-------- AVAILABLE DATA --------

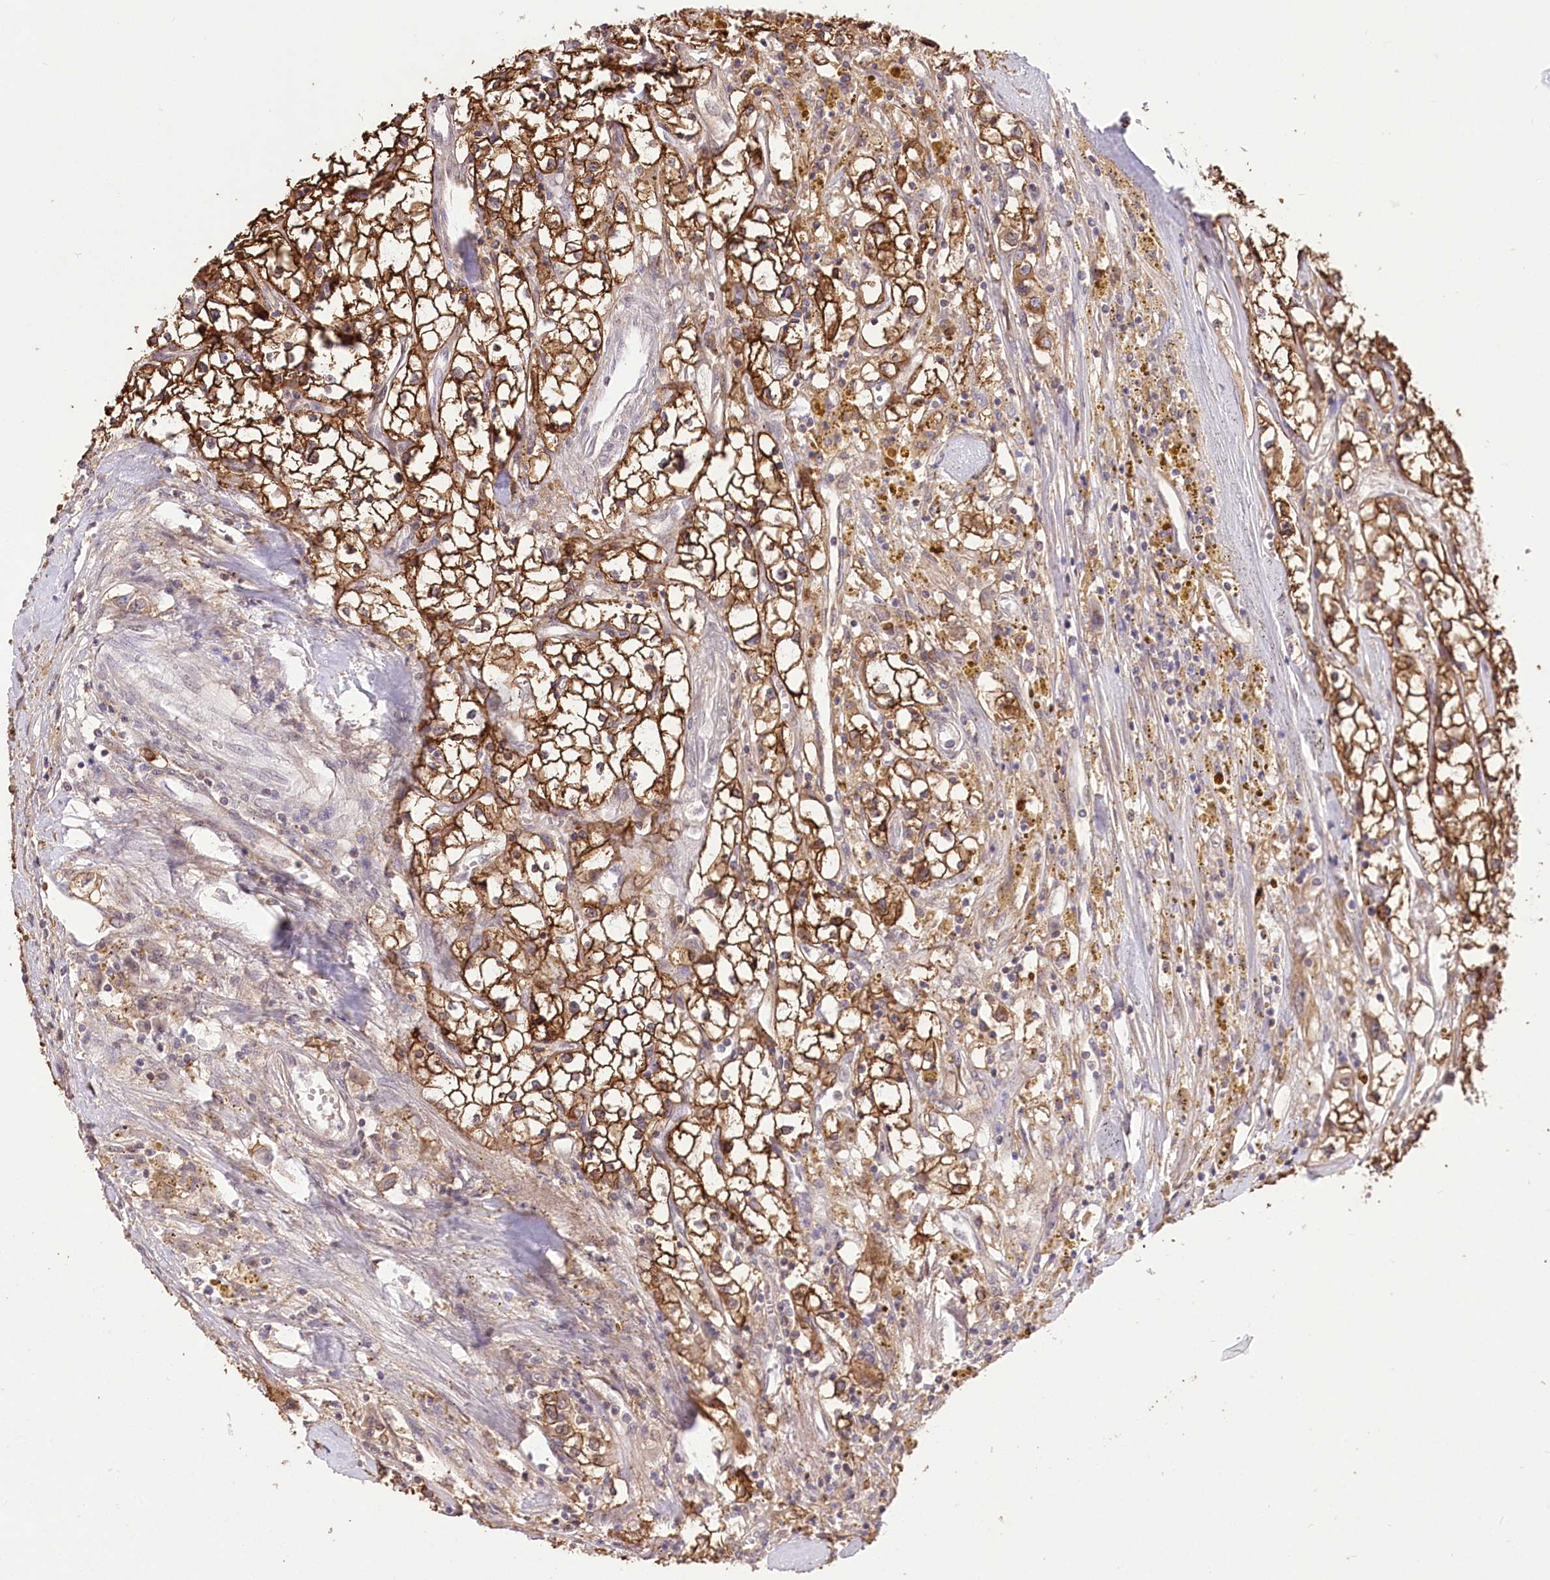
{"staining": {"intensity": "strong", "quantity": ">75%", "location": "cytoplasmic/membranous"}, "tissue": "renal cancer", "cell_type": "Tumor cells", "image_type": "cancer", "snomed": [{"axis": "morphology", "description": "Adenocarcinoma, NOS"}, {"axis": "topography", "description": "Kidney"}], "caption": "This photomicrograph displays renal adenocarcinoma stained with IHC to label a protein in brown. The cytoplasmic/membranous of tumor cells show strong positivity for the protein. Nuclei are counter-stained blue.", "gene": "UGP2", "patient": {"sex": "male", "age": 56}}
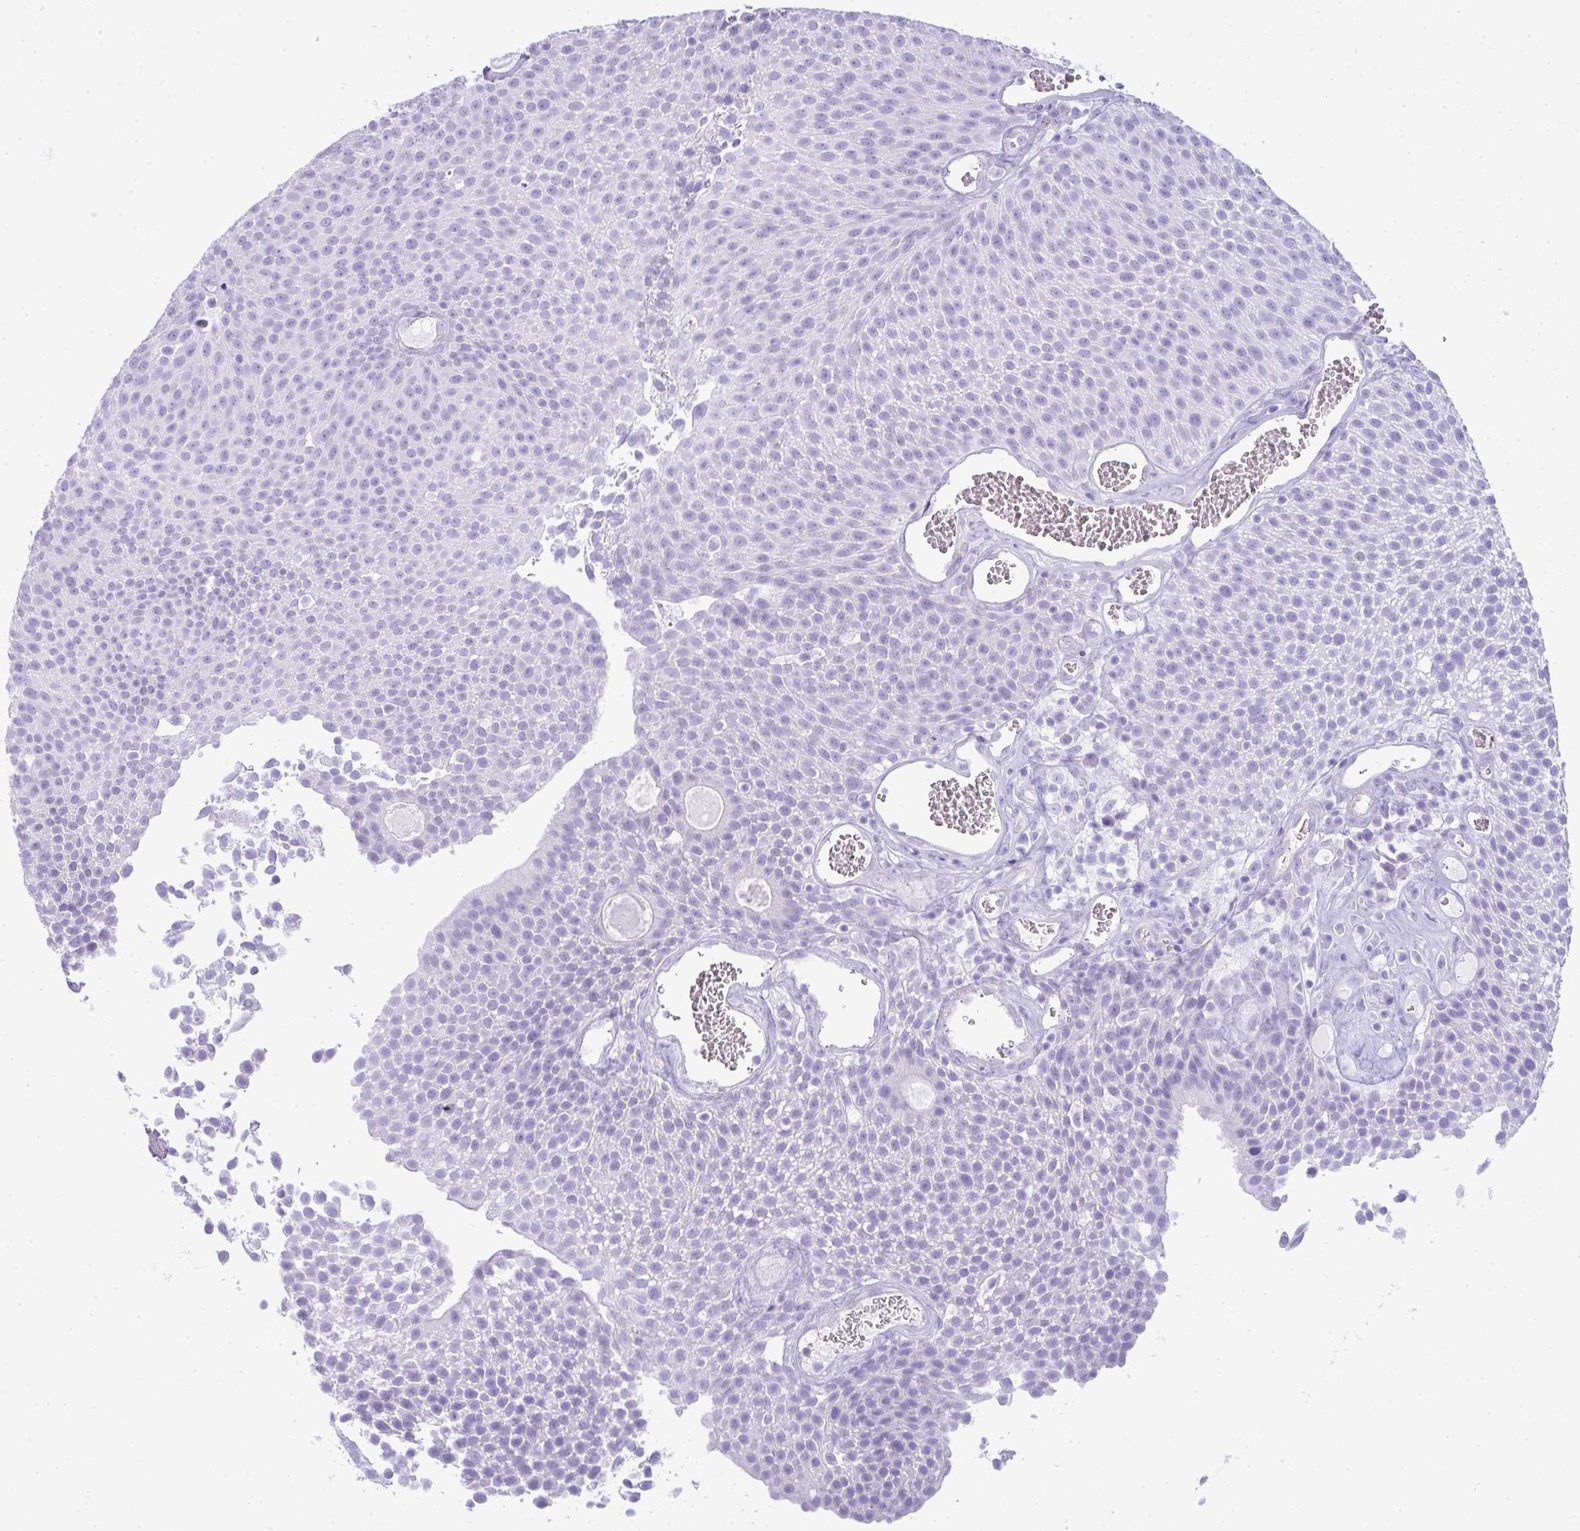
{"staining": {"intensity": "negative", "quantity": "none", "location": "none"}, "tissue": "urothelial cancer", "cell_type": "Tumor cells", "image_type": "cancer", "snomed": [{"axis": "morphology", "description": "Urothelial carcinoma, Low grade"}, {"axis": "topography", "description": "Urinary bladder"}], "caption": "The micrograph reveals no significant expression in tumor cells of low-grade urothelial carcinoma.", "gene": "RASL10A", "patient": {"sex": "female", "age": 79}}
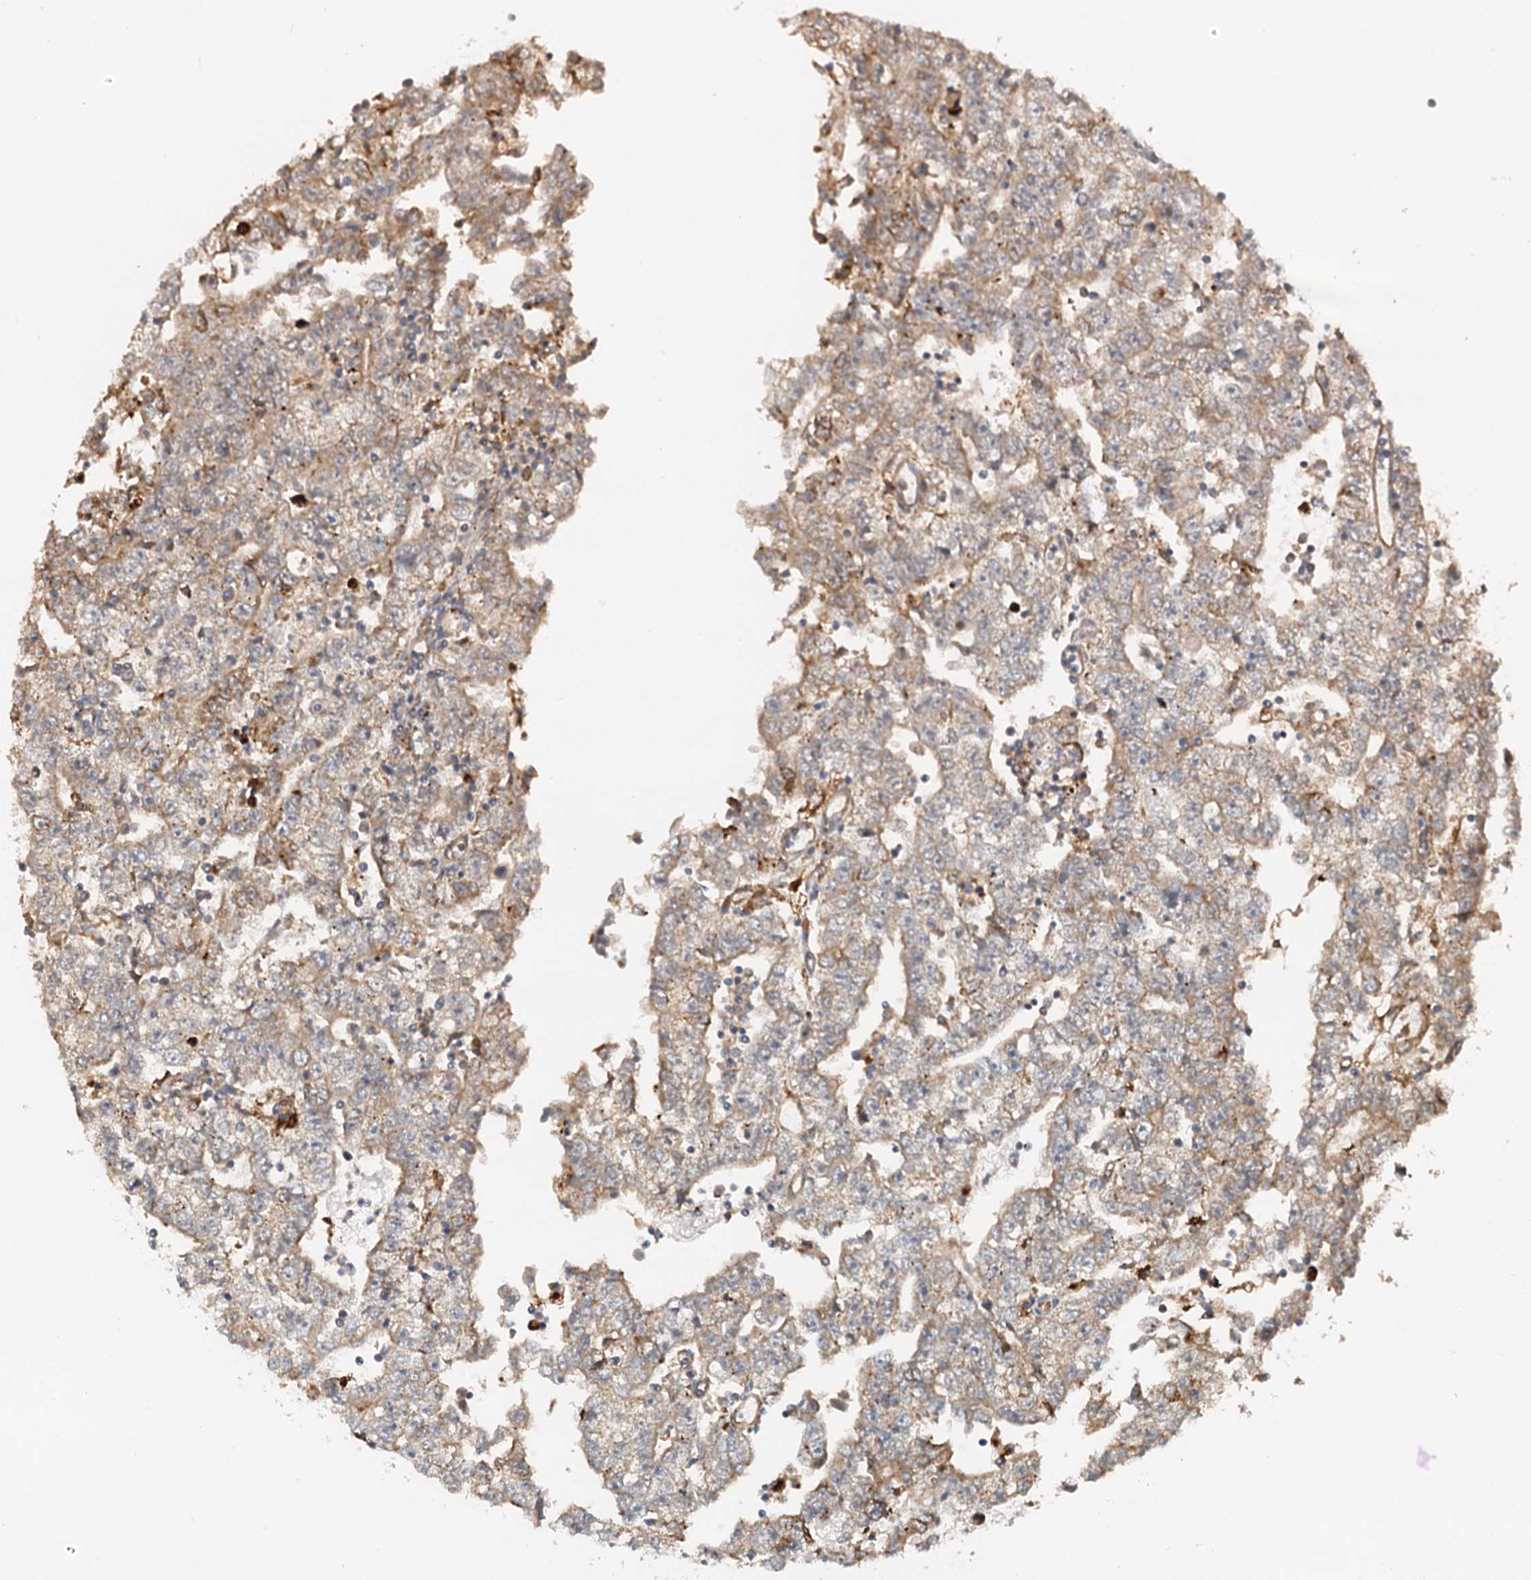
{"staining": {"intensity": "weak", "quantity": "25%-75%", "location": "cytoplasmic/membranous"}, "tissue": "testis cancer", "cell_type": "Tumor cells", "image_type": "cancer", "snomed": [{"axis": "morphology", "description": "Carcinoma, Embryonal, NOS"}, {"axis": "topography", "description": "Testis"}], "caption": "This is an image of IHC staining of testis cancer, which shows weak positivity in the cytoplasmic/membranous of tumor cells.", "gene": "NIPAL3", "patient": {"sex": "male", "age": 25}}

--------

Only the pictures should be left out; the rest of the material above must be repeated exactly.

{"staining": {"intensity": "strong", "quantity": ">75%", "location": "cytoplasmic/membranous"}, "tissue": "renal cancer", "cell_type": "Tumor cells", "image_type": "cancer", "snomed": [{"axis": "morphology", "description": "Adenocarcinoma, NOS"}, {"axis": "topography", "description": "Kidney"}], "caption": "This photomicrograph displays renal adenocarcinoma stained with IHC to label a protein in brown. The cytoplasmic/membranous of tumor cells show strong positivity for the protein. Nuclei are counter-stained blue.", "gene": "UGP2", "patient": {"sex": "male", "age": 56}}
{"staining": {"intensity": "negative", "quantity": "none", "location": "none"}, "tissue": "urothelial cancer", "cell_type": "Tumor cells", "image_type": "cancer", "snomed": [{"axis": "morphology", "description": "Urothelial carcinoma, Low grade"}, {"axis": "topography", "description": "Urinary bladder"}], "caption": "The micrograph reveals no significant expression in tumor cells of low-grade urothelial carcinoma.", "gene": "RASL10A", "patient": {"sex": "female", "age": 79}}
{"staining": {"intensity": "weak", "quantity": "25%-75%", "location": "cytoplasmic/membranous"}, "tissue": "testis cancer", "cell_type": "Tumor cells", "image_type": "cancer", "snomed": [{"axis": "morphology", "description": "Carcinoma, Embryonal, NOS"}, {"axis": "topography", "description": "Testis"}], "caption": "This is an image of IHC staining of testis cancer, which shows weak positivity in the cytoplasmic/membranous of tumor cells.", "gene": "NIPAL3", "patient": {"sex": "male", "age": 25}}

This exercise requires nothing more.